Pembicara lainnya Trisno Sutanto, aktivis Paritas Institute menyatakan bahwa dalam sejarah perjalanan agama-agama, sudah cukup lama diwanti-wanti, bahwa akan terjadi pergeseran dari dimensi eksternal antar agama kepada dimensi internal, intra agama.
"Relasi atau hubungan antar agama seringkali tegang. Kira-kira dimulai sejak adanya transisi orde lama ke orde baru kerap terjadi kasus sektarianisme kelompok yang dianggap sesat. Jika itu benar masih terjadi, maka kita menghadapi persoalan yang tidak ada ujung pangkal. Bagaimana menafsirkan tafsir teologis yang begitu luas, dan biasanya pihak dominan akan menarik tangan negara untuk menyelesaikannya," katanya.
Trisno menjelaskan bahwa dalam urusan antar agama agaknya merupakan dari persoalan eksternal.
"Tapi kalau misalnya sesama Kristen, bagaimana menyelesaikannya? Semua tafsir pasti berbeda, begitu pula di dalam Islam antara Sunni dan Syiah. Jika ditarik ke belakang, itu terjadi pada 2004-2006 ketika ada serangan terhadap Ahmadiyah," jelasnya.
Trisno menjelaskan bahwa dalam riset PGI, dalam banyak persoalan krusial dalam hal-hal mendasar negara, ternyata agama sering menghantui sehingga membelokkan percakapan.
"Dalam amandemen konstitusi terdapat semangat pembaharuan yang begitu besar. Seluruh perangkat aturan tentang HAM masuk di dalamnya, yang didasarkan pada kebebasan, tetapi diujung semua itu lalu dibatasi oleh nilai-nilai agama. Dan itulah yang menghantui kita dalam sila pertama Pancasila," lanjutnya.
"Agama leluhur juga menjadi masalah. Sudah terjadi diskriminasi sejak dulu awal negara berdiri. Namun pada 2016 ada keputusan MK yang merupakan terobosan besar, bahwa dalam agama dan kepercayaan tidak boleh ada diskriminasi. Berbeda tapi perlakuannya harus setara. Sayang yang menjadi terobosan MK sampai sekarang belum menjadi kekuatan politik untuk menjadi norma baru dalam peraturan," bebernya.

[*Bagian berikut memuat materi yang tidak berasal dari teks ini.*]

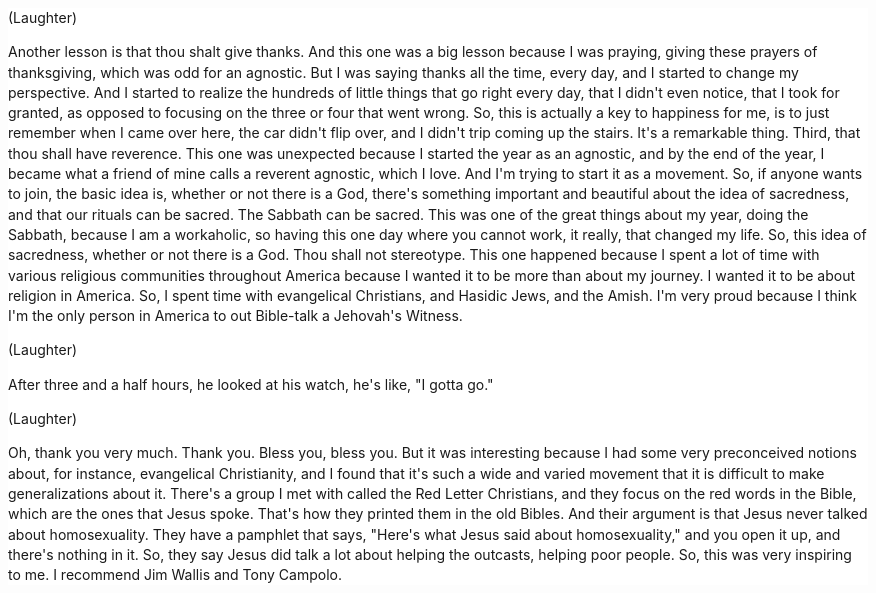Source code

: (Laughter)

Another lesson is that thou shalt give thanks.
And this one was a big lesson because I was praying,
giving these prayers of thanksgiving, which was odd for an agnostic.
But I was saying thanks all the time, every day,
and I started to change my perspective.
And I started to realize the hundreds of little things
that go right every day, that I didn&#39;t even notice,
that I took for granted, as opposed to focusing
on the three or four that went wrong.
So, this is actually a key to happiness for me,
is to just remember when I came over here,
the car didn&#39;t flip over, and I didn&#39;t trip coming up the stairs.
It&#39;s a remarkable thing.
Third, that thou shall have reverence.
This one was unexpected because I started the year
as an agnostic, and by the end of the year,
I became what a friend of mine calls a reverent agnostic, which I love.
And I&#39;m trying to start it as a movement.
So, if anyone wants to join,
the basic idea is, whether or not there is a God,
there&#39;s something important and beautiful about the idea of sacredness,
and that our rituals can be sacred.
The Sabbath can be sacred.
This was one of the great things about my year, doing the Sabbath,
because I am a workaholic, so having this one day
where you cannot work, it really, that changed my life.
So, this idea of sacredness, whether or not there is a God.
Thou shall not stereotype.
This one happened because
I spent a lot of time with various religious communities
throughout America because I wanted it to be more
than about my journey.
I wanted it to be about religion in America.
So, I spent time with evangelical Christians, and Hasidic Jews, and the Amish.
I&#39;m very proud because
I think I&#39;m the only person in America
to out Bible-talk a Jehovah&#39;s Witness.

(Laughter)

After three and a half hours, he looked at his watch,
he&#39;s like, &quot;I gotta go.&quot;

(Laughter)

Oh, thank you very much.
Thank you. Bless you, bless you.
But it was interesting
because I had some very preconceived notions about, for instance,
evangelical Christianity, and I found that
it&#39;s such a wide and varied movement
that it is difficult to make generalizations about it.
There&#39;s a group I met with called the Red Letter Christians,
and they focus on the red words in the Bible,
which are the ones that Jesus spoke.
That&#39;s how they printed them in the old Bibles.
And their argument is that Jesus never talked about homosexuality.
They have a pamphlet that says,
&quot;Here&#39;s what Jesus said about homosexuality,&quot;
and you open it up, and there&#39;s nothing in it.
So, they say Jesus did talk a lot about helping the outcasts,
helping poor people.
So, this was very inspiring to me.
I recommend Jim Wallis and Tony Campolo.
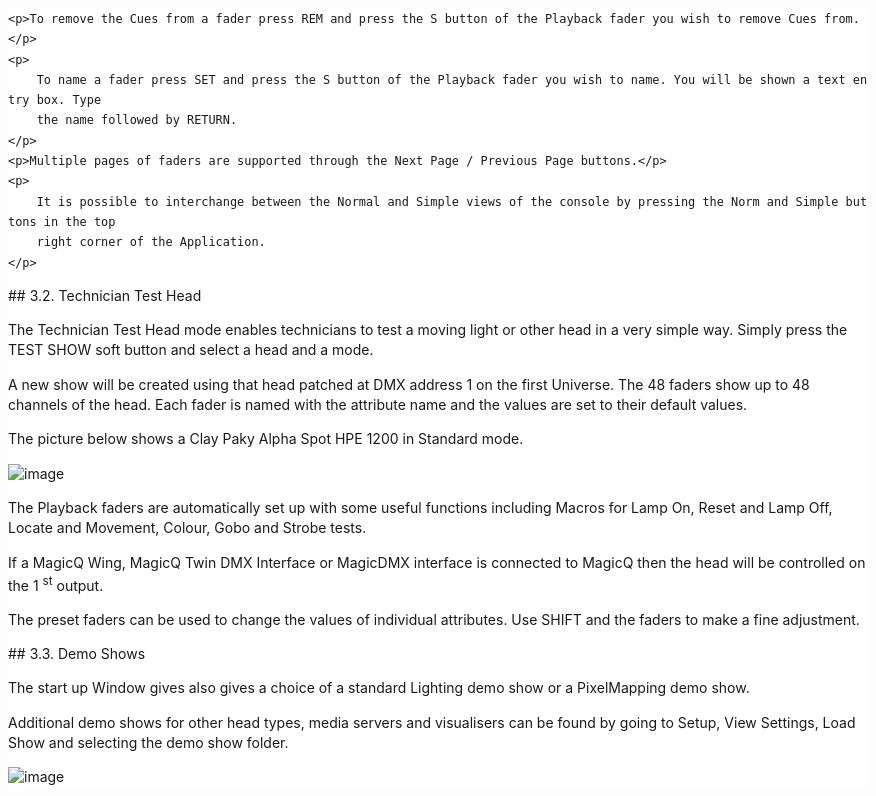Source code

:     <p>To remove the Cues from a fader press REM and press the S button of the Playback fader you wish to remove Cues from.</p>
    <p>
        To name a fader press SET and press the S button of the Playback fader you wish to name. You will be shown a text entry box. Type
        the name followed by RETURN.
    </p>
    <p>Multiple pages of faders are supported through the Next Page / Previous Page buttons.</p>
    <p>
        It is possible to interchange between the Normal and Simple views of the console by pressing the Norm and Simple buttons in the top
        right corner of the Application.
    </p>
</div>
<div class="section">
    ## 3.2.&nbsp;Technician Test Head
    <p>
        The Technician Test Head mode enables technicians to test a moving light or other head in a very simple way. Simply press the TEST
        SHOW soft button and select a head and a mode.
    </p>
    <p>
        A new show will be created using that head patched at DMX address 1 on the first Universe. The 48 faders show up to 48 channels of
        the head. Each fader is named with the attribute name and the values are set to their default values.
    </p>
    <p>The picture below shows a Clay Paky Alpha Spot HPE 1200 in Standard mode.</p>
    <p>
        <span class="inlinemediaobject">
            <img src="https://secure.chamsys.co.uk/help/documentation/magicq/images/panelsimpletestmode.png" alt="image" />
        </span>
    </p>
    <p>
        The Playback faders are automatically set up with some useful functions including Macros for Lamp On, Reset and Lamp Off, Locate and
        Movement, Colour, Gobo and Strobe tests.
    </p>
    <p>
        If a MagicQ Wing, MagicQ Twin DMX Interface or MagicDMX interface is connected to MagicQ then the head will be controlled on the 1
        <sup>st</sup>
        output.
    </p>
    <p>The preset faders can be used to change the values of individual attributes. Use SHIFT and the faders to make a fine adjustment.</p>
</div>
<div class="section">
    ## 3.3.&nbsp;Demo Shows
    <p>The start up Window gives also gives a choice of a standard Lighting demo show or a PixelMapping demo show.</p>
    <p>
        Additional demo shows for other head types, media servers and visualisers can be found by going to Setup, View Settings, Load Show
        and selecting the demo show folder.
    </p>
    <p>
        <span class="inlinemediaobject">
            <img src="https://secure.chamsys.co.uk/help/documentation/magicq/images/magicpclayout1.png" alt="image" />
        </span>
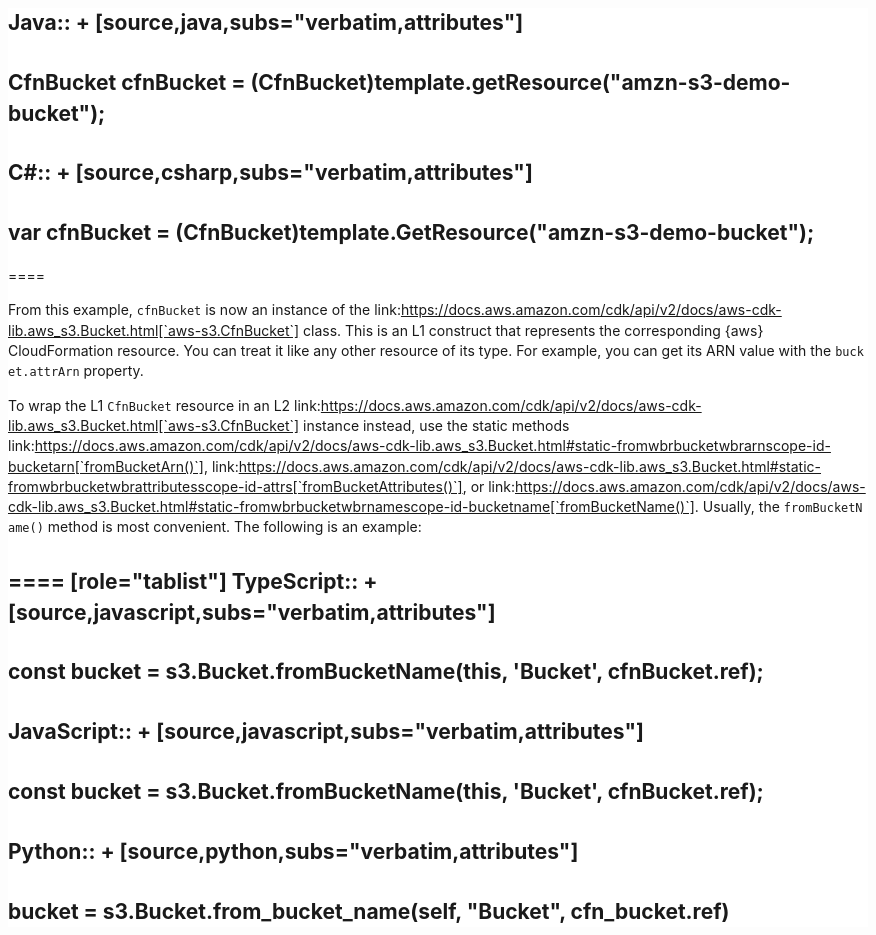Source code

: Java::
+
[source,java,subs="verbatim,attributes"]
---
CfnBucket cfnBucket = (CfnBucket)template.getResource("amzn-s3-demo-bucket");
---

C#::
+
[source,csharp,subs="verbatim,attributes"]
---
var cfnBucket = (CfnBucket)template.GetResource("amzn-s3-demo-bucket");
---
====

From this example, `cfnBucket` is now an instance of the link:https://docs.aws.amazon.com/cdk/api/v2/docs/aws-cdk-lib.aws_s3.Bucket.html[`aws-s3.CfnBucket`] class. This is an L1 construct that represents the corresponding \{aws} CloudFormation resource. You can treat it like any other resource of its type. For example, you can get its ARN value with the `bucket.attrArn` property.

To wrap the L1 `CfnBucket` resource in an L2 link:https://docs.aws.amazon.com/cdk/api/v2/docs/aws-cdk-lib.aws_s3.Bucket.html[`aws-s3.CfnBucket`] instance instead, use the static methods link:https://docs.aws.amazon.com/cdk/api/v2/docs/aws-cdk-lib.aws_s3.Bucket.html#static-fromwbrbucketwbrarnscope-id-bucketarn[`fromBucketArn()`], link:https://docs.aws.amazon.com/cdk/api/v2/docs/aws-cdk-lib.aws_s3.Bucket.html#static-fromwbrbucketwbrattributesscope-id-attrs[`fromBucketAttributes()`], or link:https://docs.aws.amazon.com/cdk/api/v2/docs/aws-cdk-lib.aws_s3.Bucket.html#static-fromwbrbucketwbrnamescope-id-bucketname[`fromBucketName()`]. Usually, the `fromBucketName()` method is most convenient. The following is an example:

====
[role="tablist"]
TypeScript::
+
[source,javascript,subs="verbatim,attributes"]
---
const bucket = s3.Bucket.fromBucketName(this, 'Bucket', cfnBucket.ref);
---

JavaScript::
+
[source,javascript,subs="verbatim,attributes"]
---
const bucket = s3.Bucket.fromBucketName(this, 'Bucket', cfnBucket.ref);
---

Python::
+
[source,python,subs="verbatim,attributes"]
---
bucket = s3.Bucket.from_bucket_name(self, "Bucket", cfn_bucket.ref)
---
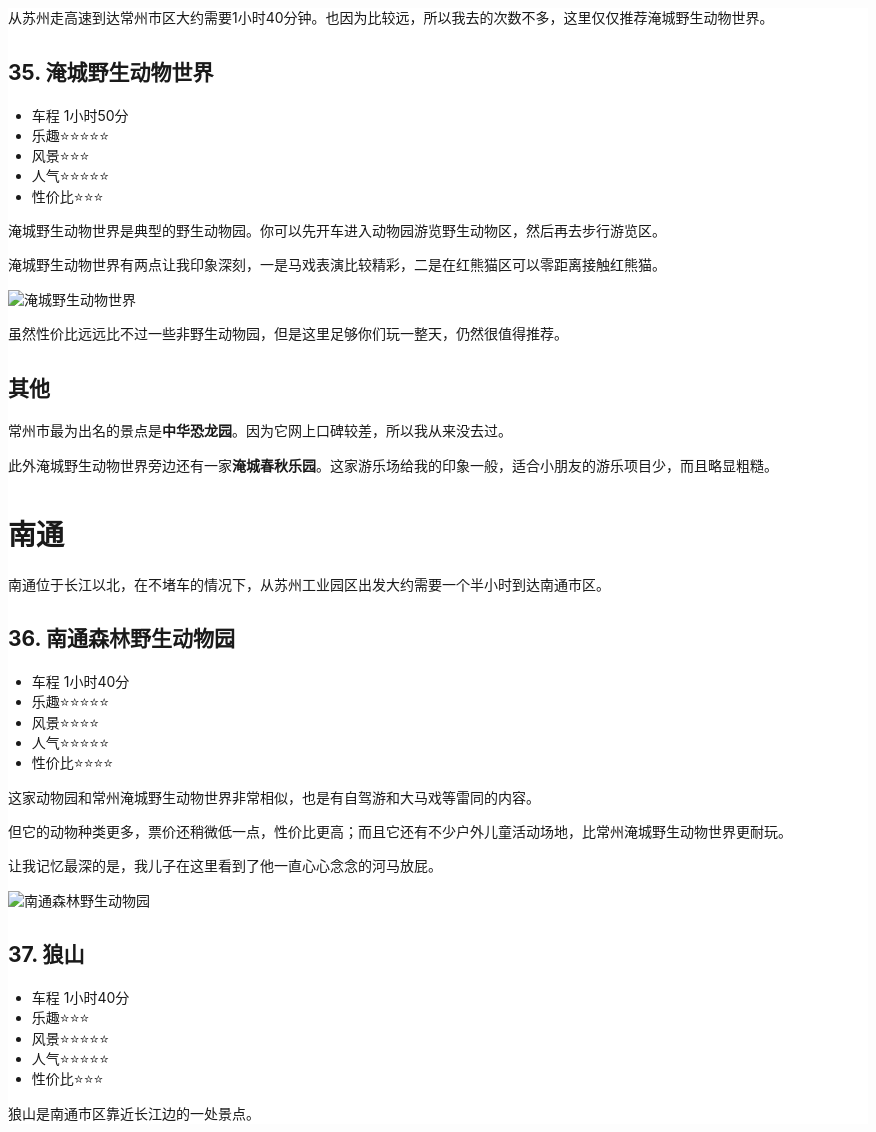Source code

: 从苏州走高速到达常州市区大约需要1小时40分钟。也因为比较远，所以我去的次数不多，这里仅仅推荐淹城野生动物世界。

## 35. 淹城野生动物世界

- 车程 1小时50分
- 乐趣⭐️⭐️⭐️⭐️⭐️
- 风景⭐️⭐️⭐️
- 人气⭐️⭐️⭐️⭐️⭐️
- 性价比⭐️⭐️⭐️

淹城野生动物世界是典型的野生动物园。你可以先开车进入动物园游览野生动物区，然后再去步行游览区。

淹城野生动物世界有两点让我印象深刻，一是马戏表演比较精彩，二是在红熊猫区可以零距离接触红熊猫。

![淹城野生动物世界](./images/淹城动物园.jpeg)

虽然性价比远远比不过一些非野生动物园，但是这里足够你们玩一整天，仍然很值得推荐。

## 其他

常州市最为出名的景点是**中华恐龙园**。因为它网上口碑较差，所以我从来没去过。

此外淹城野生动物世界旁边还有一家**淹城春秋乐园**。这家游乐场给我的印象一般，适合小朋友的游乐项目少，而且略显粗糙。

# 南通

南通位于长江以北，在不堵车的情况下，从苏州工业园区出发大约需要一个半小时到达南通市区。

## 36. 南通森林野生动物园

- 车程 1小时40分
- 乐趣⭐️⭐️⭐️⭐️⭐️
- 风景⭐️⭐️⭐️⭐️
- 人气⭐️⭐️⭐️⭐️⭐️
- 性价比⭐️⭐️⭐️⭐️

这家动物园和常州淹城野生动物世界非常相似，也是有自驾游和大马戏等雷同的内容。

但它的动物种类更多，票价还稍微低一点，性价比更高；而且它还有不少户外儿童活动场地，比常州淹城野生动物世界更耐玩。

让我记忆最深的是，我儿子在这里看到了他一直心心念念的河马放屁。

![南通森林野生动物园](./images/南通动物园.jpeg)

## 37. 狼山

- 车程 1小时40分
- 乐趣⭐️⭐️⭐️
- 风景⭐️⭐️⭐️⭐️⭐️
- 人气⭐️⭐️⭐️⭐️⭐️
- 性价比⭐️⭐️⭐️

狼山是南通市区靠近长江边的一处景点。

Menarik sekali apa yang ditawarkan oleh PBNU sekarang, dengan program Fiqh Peradaban.
"Ada harapan perubahan dalam fiqh peradaban agar kehidupan beragama lebih setara dan adil. NU membuang istilah Kafir menjadi Non Islam. Ada pergeseran besar dari Bahasa fiqih keagamaan kepada Kewargaan. Kalaulah hal itu berhasil maka implikasinya bisa luarbiasa," tmbahnya.
"Implikasi Kultural lebih diharapkan karena ada langkah-langkah yang sangat konkrit sampai pada level pesantren di pedesaan. NU bisa sebagai contoh bagaimana perubahan orientasi teologis dimungkinkan untuk menjadi Bahasa Kewargaan," pungkasnya.